What to work on:
**1.** Quote the passage on macrophage activation syndrome in rheumatic disease from "MAS is a life-threatening" up to and including "an initial manifestation.", word for word.
**2.** List every classification criteria set or score system that the passage on macrophage activation syndrome names as used to identify MAS.
**3.** Write the next part of the discussion of macrophage activation syndrome in rheumatic disease, picking up after its final sentence.

Passage for review:
____________
MAS is a life-threatening phenomenon in patients with rheumatic disease, and early recognition of MAS is essential to improve the morbidity and mortality in patients with rheumatic disease [2–6, 10, 15]. In the present study, we reviewed 20 patients with rheumatic disease who experienced MAS. The overall survival rate was 64.3% at 6 months, SLE and AOSD were the major underlying rheumatic diseases, and half of the cases presented with MAS as an initial manifestation.

As there are no diagnostic markers for MAS, it was difficult to identify in patients with rheumatic disease. Several classification criteria or score systems have been used for the identification of MAS, including the HLH-2004 or EULAR/ACR/PRINTO criteria, however, there remain no defined diagnostic criteria [2, 5, 6]. Leukopenia and thrombocytopenia, both of which are included in the HLH criteria, can even be observed in patients with SLE who have stable disease. Otherwise, as leukocytosis is typical manifestation in patients with AOSD, relying solely on these criteria may delay the diagnosis [5, 25]. The EULAR/ACR/PRINTO criteria, which was originally developed for patients with juvenile idiopathic arthritis, has been suggested for use in adult patients with rheumatic disease, considering that soluble IL-2 and NK-cell activity are not routinely accessible in most hospitals [11, 25]. However, it is still relatively easy to meet the diagnostic criteria because at least two of four clinical criteria (platelet count ≤ 181,000 /μL, AST > 48 units/L, triglyceride > 156 mg/dL, and fibrinogen ≤ 360 mg/Dl) need to be satisfied, with ferritin elevation (> 684 ng/dL) [21]. Therefore, if the physician overlooks the exclusion of other causes, sepsis or disease flare can be mistaken for MAS. The HScore was recently proposed to define reactive hemophagocytic syndrome in adults (not validated in pediatric patients), and Fardet et al. proposed that its best cut-off value was 169 with sensitivity and specificity of 93% and 86%, respectively [20]. However, there is controversy surrounding whether the cut-off value of MAS diagnosis in rheumatic disease should be viewed higher than the reference value because variables such as cytopenia and high ferritin level can be seen in patients with SLE or AOSD but without MAS. Moreover, the HScore was validated using reactive HLH with various underlying diseases, with < 10% of patients with rheumatic disease in the population [20]. Considering that it is difficult to measure all categories of HLH-2004, MAS in rheumatic disease might be under detected or misdiagnosed. Therefore, in the present study, we used the HLH-2004 criteria, and also checked EULAR/ACR/PRINTO criteria and HScore for MAS diagnosis. We confirmed that our patients were satisfied with these criteria.
____________
Extracted entries:
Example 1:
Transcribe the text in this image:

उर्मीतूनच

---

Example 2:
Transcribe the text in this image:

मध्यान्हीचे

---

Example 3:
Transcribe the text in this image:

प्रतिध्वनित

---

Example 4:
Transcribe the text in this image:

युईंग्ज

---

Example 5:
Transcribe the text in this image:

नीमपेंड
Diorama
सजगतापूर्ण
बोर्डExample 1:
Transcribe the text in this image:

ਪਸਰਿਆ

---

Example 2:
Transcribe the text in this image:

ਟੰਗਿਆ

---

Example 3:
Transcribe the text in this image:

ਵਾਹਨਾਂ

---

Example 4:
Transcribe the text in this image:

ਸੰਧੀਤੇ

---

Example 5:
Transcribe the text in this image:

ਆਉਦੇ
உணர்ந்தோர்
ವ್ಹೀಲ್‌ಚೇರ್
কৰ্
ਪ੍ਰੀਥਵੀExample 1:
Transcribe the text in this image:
____________
List of answers:
**1.**
MAS is a life-threatening phenomenon in patients with rheumatic disease, and early recognition of MAS is essential to improve the morbidity and mortality in patients with rheumatic disease [2–6, 10, 15]. In the present study, we reviewed 20 patients with rheumatic disease who experienced MAS. The overall survival rate was 64.3% at 6 months, SLE and AOSD were the major underlying rheumatic diseases, and half of the cases presented with MAS as an initial manifestation.

**2.**
HLH-2004 criteria
EULAR/ACR/PRINTO criteria
HScore

**3.**
One of the interesting findings of our study was that the value of the HScore was not correlated with prognosis in our patients. In contrast, previous study has suggested that an elevated HScore is related to poor prognosis [26]. However, this previous study populations did not solely consist of patients with rheumatic disease, and the median Hscore (63.0) was lower than that reported in our study (241.1). Because most of the patients in this study scored high on the variables in the HScore, it might be difficult to predict the prognosis in our patients with rheumatic disease. However, due to the limitation of the small study population, further studies are needed to verify whether the prognosis of MAS is predictable using the HScore.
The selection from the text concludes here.